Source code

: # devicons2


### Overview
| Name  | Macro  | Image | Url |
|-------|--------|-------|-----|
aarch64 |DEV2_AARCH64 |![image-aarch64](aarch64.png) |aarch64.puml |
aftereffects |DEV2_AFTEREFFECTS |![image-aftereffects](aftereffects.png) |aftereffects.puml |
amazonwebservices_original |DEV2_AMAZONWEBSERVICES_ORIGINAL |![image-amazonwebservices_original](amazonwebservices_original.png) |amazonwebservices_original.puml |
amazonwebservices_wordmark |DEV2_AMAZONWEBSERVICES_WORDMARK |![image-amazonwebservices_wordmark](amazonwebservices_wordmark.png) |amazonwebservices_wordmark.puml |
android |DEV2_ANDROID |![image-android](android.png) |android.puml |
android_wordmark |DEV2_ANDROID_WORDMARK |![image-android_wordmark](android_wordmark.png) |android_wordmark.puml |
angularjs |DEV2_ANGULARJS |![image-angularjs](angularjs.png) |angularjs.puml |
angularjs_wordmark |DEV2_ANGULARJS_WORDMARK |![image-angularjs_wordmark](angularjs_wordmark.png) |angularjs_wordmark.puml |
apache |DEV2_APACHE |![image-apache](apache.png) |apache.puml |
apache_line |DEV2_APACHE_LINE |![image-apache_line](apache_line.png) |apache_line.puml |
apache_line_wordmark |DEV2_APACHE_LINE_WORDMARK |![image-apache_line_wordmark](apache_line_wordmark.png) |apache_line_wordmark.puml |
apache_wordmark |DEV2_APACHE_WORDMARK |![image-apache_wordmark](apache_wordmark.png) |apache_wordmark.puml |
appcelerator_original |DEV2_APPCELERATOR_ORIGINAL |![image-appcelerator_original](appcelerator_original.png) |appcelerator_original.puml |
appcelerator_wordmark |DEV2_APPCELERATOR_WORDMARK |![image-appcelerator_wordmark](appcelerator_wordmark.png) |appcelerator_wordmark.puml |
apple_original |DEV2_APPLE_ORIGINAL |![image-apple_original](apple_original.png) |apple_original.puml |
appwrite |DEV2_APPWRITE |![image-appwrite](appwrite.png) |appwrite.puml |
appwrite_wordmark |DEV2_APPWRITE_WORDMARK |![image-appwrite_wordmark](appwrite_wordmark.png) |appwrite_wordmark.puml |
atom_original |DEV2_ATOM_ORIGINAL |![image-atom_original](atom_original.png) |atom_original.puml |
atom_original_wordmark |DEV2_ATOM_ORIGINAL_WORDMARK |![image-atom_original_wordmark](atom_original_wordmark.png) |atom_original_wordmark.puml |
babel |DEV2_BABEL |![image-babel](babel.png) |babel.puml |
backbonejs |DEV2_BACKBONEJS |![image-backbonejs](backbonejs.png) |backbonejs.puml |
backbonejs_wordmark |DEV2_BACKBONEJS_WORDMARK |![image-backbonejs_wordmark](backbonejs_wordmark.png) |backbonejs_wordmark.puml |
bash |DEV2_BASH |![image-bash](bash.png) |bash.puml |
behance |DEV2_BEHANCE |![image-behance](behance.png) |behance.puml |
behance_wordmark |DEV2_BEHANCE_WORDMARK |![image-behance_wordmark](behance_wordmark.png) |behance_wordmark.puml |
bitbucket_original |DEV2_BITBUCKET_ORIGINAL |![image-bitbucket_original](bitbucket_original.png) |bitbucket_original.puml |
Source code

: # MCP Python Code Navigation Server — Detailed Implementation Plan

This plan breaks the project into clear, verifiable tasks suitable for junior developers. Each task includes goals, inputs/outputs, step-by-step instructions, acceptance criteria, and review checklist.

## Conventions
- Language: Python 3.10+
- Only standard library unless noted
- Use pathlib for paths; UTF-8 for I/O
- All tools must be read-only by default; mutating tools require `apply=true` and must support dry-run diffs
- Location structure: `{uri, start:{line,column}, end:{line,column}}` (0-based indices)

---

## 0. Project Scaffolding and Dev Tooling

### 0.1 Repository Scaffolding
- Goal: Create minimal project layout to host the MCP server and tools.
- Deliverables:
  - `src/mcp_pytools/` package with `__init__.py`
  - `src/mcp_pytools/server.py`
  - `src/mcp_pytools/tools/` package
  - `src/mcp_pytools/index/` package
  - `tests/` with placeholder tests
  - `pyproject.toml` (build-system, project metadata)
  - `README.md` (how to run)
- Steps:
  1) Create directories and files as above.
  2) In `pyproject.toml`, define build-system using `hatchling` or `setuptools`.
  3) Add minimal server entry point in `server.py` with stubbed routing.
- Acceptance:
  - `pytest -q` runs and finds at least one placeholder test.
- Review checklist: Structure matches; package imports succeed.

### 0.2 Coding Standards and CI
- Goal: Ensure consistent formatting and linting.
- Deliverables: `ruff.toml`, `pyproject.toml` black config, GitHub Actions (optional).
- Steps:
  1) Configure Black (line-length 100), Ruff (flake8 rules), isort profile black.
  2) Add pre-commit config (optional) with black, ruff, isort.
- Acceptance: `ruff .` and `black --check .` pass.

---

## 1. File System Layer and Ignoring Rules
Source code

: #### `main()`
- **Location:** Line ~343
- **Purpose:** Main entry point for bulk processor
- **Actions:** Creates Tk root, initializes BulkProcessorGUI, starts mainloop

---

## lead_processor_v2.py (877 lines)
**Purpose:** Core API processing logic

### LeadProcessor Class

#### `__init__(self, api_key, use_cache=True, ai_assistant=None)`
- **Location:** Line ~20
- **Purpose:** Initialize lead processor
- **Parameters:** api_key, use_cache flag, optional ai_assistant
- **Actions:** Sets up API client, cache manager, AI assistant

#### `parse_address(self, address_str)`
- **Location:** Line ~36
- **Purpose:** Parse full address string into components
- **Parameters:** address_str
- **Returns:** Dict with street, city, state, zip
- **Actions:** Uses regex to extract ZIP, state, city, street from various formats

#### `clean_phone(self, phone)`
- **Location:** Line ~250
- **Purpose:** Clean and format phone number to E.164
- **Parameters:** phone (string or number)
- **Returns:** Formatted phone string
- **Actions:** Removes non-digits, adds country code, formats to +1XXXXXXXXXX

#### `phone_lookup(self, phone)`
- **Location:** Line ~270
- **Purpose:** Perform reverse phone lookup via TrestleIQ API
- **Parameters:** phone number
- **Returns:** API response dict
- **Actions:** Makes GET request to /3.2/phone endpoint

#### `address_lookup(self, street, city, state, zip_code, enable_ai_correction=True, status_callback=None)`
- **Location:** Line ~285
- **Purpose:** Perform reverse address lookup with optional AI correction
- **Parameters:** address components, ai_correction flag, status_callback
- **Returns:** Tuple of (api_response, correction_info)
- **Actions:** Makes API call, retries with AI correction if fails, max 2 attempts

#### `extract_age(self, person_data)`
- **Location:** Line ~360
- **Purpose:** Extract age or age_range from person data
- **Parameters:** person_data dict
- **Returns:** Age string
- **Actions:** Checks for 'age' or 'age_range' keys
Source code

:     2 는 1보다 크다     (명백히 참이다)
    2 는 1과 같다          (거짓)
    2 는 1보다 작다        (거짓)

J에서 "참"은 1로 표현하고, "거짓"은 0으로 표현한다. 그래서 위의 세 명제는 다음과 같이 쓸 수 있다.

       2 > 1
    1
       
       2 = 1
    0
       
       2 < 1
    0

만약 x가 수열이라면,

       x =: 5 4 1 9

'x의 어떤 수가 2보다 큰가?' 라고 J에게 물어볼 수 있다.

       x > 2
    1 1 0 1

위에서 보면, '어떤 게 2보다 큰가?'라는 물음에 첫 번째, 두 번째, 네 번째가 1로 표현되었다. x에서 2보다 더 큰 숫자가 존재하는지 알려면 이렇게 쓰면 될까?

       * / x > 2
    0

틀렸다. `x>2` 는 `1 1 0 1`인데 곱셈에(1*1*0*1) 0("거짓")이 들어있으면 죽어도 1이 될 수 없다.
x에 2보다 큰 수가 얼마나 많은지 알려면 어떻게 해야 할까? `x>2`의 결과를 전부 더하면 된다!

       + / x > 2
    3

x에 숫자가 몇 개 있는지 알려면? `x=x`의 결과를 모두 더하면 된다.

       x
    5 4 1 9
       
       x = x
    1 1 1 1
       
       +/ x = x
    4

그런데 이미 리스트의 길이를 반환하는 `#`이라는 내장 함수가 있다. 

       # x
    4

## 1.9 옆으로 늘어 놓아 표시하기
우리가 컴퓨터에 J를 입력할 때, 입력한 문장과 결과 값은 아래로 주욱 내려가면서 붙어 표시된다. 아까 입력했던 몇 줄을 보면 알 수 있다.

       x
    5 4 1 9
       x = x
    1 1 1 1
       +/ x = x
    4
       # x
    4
# # # # # # #
Work to be completed
Reproduce verbatim the range of lines that opens the records and closes with the line containing "aarch64 |DEV2_AARCH64 |![image-aarch64](aarch64.png)". Omit everything after it.

Result below
Source code

: # devicons2


### Overview
| Name  | Macro  | Image | Url |
|-------|--------|-------|-----|
aarch64 |DEV2_AARCH64 |![image-aarch64](aarch64.png) |aarch64.puml |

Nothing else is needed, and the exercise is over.